Saved entries:
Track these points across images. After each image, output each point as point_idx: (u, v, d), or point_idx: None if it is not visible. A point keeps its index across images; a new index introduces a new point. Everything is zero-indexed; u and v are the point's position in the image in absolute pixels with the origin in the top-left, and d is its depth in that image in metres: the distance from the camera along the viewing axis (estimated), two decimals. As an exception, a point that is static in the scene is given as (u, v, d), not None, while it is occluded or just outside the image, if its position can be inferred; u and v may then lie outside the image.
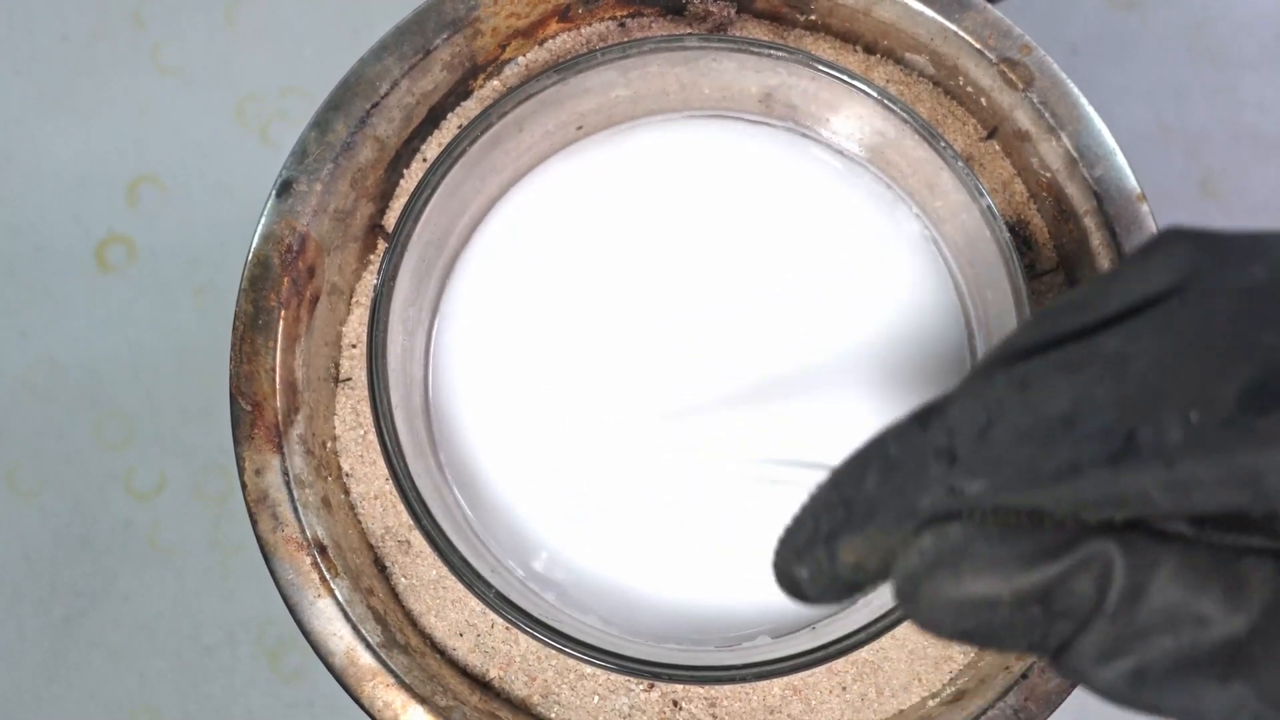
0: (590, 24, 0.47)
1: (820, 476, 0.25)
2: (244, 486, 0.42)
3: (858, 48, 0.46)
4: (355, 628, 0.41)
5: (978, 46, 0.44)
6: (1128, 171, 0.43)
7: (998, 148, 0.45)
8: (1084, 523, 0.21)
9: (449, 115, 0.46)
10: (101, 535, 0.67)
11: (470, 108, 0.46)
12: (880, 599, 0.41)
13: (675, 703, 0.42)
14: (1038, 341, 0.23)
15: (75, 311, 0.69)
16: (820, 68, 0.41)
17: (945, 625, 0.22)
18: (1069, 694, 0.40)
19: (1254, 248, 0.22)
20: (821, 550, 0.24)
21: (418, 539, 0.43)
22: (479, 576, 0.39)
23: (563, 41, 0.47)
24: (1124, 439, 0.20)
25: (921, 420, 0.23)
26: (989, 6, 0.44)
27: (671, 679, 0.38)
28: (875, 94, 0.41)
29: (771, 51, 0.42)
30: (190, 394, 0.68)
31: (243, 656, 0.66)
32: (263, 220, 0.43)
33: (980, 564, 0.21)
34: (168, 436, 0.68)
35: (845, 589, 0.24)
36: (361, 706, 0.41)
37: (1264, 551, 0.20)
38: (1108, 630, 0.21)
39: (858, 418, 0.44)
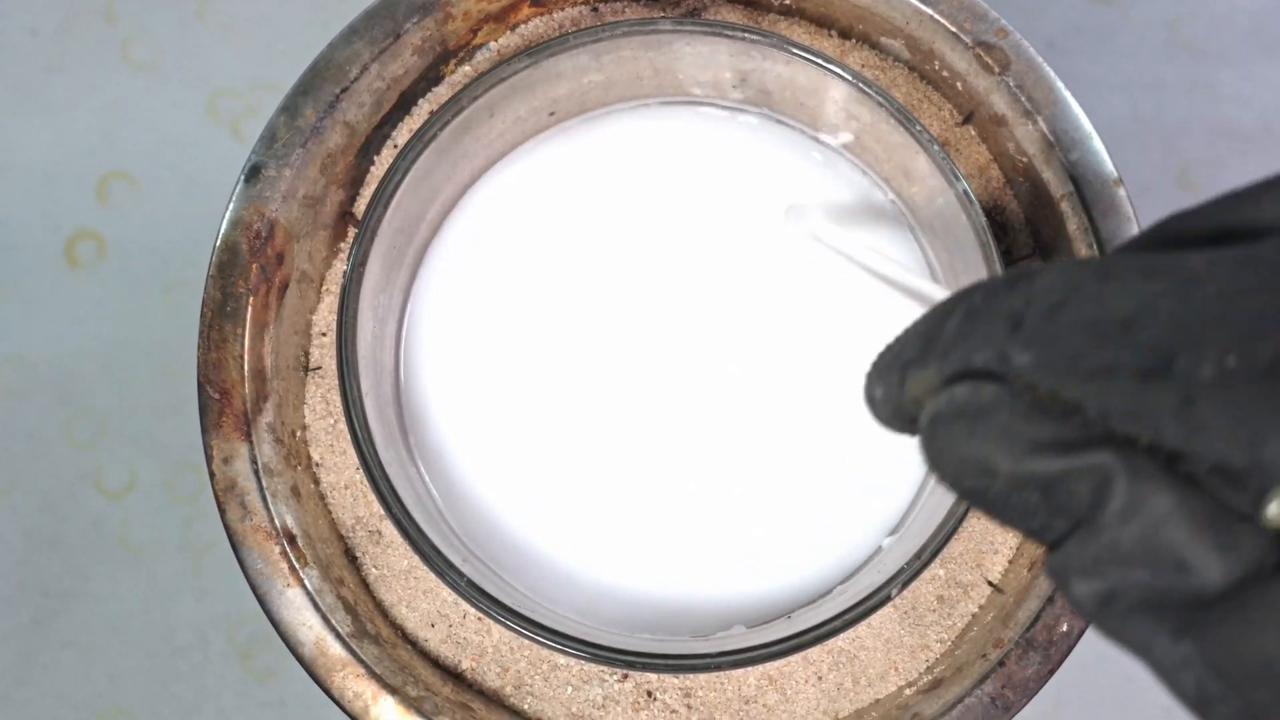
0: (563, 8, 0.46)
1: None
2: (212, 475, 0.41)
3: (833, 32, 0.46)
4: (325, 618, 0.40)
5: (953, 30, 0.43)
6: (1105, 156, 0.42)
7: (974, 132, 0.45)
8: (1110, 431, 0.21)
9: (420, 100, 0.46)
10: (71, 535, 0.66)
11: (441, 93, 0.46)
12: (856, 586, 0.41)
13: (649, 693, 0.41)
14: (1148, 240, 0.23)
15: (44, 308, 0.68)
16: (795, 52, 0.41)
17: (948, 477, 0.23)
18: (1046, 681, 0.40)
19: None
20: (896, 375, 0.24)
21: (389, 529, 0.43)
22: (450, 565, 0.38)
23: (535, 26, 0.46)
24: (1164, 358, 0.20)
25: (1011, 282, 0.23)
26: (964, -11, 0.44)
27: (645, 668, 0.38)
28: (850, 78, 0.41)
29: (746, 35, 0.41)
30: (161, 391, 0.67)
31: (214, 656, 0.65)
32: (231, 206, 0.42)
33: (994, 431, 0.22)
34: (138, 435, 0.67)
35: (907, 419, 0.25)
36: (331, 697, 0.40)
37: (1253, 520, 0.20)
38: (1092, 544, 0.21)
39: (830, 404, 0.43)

TASK ITEM: The response should consist of the entries above, given again exactly and free of pictures.

RESULT OF THIS EXERCISE:
Track these points across images. After each image, output each point as point_idx: (u, v, d), or point_idx: None if it is not visible. A point keeps its index across images; a new index introduces a new point. Everything is zero-indexed; u and v are the point's position in the image in absolute pixels with the origin in the top-left, and d is its depth in that image in metres: the distance from the camera along the viewing axis (estimated), two decimals. As an exception, a point that is static in the scene is given as (u, v, d), not None, while it is occluded or just outside the image, if its position can be inferred; u and v may then lie outside the image.
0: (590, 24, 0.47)
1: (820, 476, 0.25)
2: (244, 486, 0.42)
3: (858, 48, 0.46)
4: (355, 628, 0.41)
5: (978, 46, 0.44)
6: (1128, 171, 0.43)
7: (998, 148, 0.45)
8: (1084, 523, 0.21)
9: (449, 115, 0.46)
10: (101, 535, 0.67)
11: (470, 108, 0.46)
12: (880, 599, 0.41)
13: (675, 703, 0.42)
14: (1038, 341, 0.23)
15: (75, 311, 0.69)
16: (820, 68, 0.41)
17: (945, 625, 0.22)
18: (1069, 694, 0.40)
19: (1254, 248, 0.22)
20: (821, 550, 0.24)
21: (418, 539, 0.43)
22: (479, 576, 0.39)
23: (563, 41, 0.47)
24: (1124, 439, 0.20)
25: (921, 420, 0.23)
26: (989, 6, 0.44)
27: (671, 679, 0.38)
28: (875, 94, 0.41)
29: (771, 51, 0.42)
30: (190, 394, 0.68)
31: (243, 656, 0.66)
32: (263, 220, 0.43)
33: (980, 564, 0.21)
34: (168, 436, 0.68)
35: (845, 589, 0.24)
36: (361, 706, 0.41)
37: (1264, 551, 0.20)
38: (1108, 630, 0.21)
39: (858, 418, 0.44)
0: (563, 8, 0.46)
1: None
2: (212, 475, 0.41)
3: (833, 32, 0.46)
4: (325, 618, 0.40)
5: (953, 30, 0.43)
6: (1105, 156, 0.42)
7: (974, 132, 0.45)
8: (1110, 431, 0.21)
9: (420, 100, 0.46)
10: (71, 535, 0.66)
11: (441, 93, 0.46)
12: (856, 586, 0.41)
13: (649, 693, 0.41)
14: (1148, 240, 0.23)
15: (44, 308, 0.68)
16: (795, 52, 0.41)
17: (948, 477, 0.23)
18: (1046, 681, 0.40)
19: None
20: (896, 375, 0.24)
21: (389, 529, 0.43)
22: (450, 565, 0.38)
23: (535, 26, 0.46)
24: (1164, 358, 0.20)
25: (1011, 282, 0.23)
26: (964, -11, 0.44)
27: (645, 668, 0.38)
28: (850, 78, 0.41)
29: (746, 35, 0.41)
30: (161, 391, 0.67)
31: (214, 656, 0.65)
32: (231, 206, 0.42)
33: (994, 431, 0.22)
34: (138, 435, 0.67)
35: (907, 419, 0.25)
36: (331, 697, 0.40)
37: (1253, 520, 0.20)
38: (1092, 544, 0.21)
39: (830, 404, 0.43)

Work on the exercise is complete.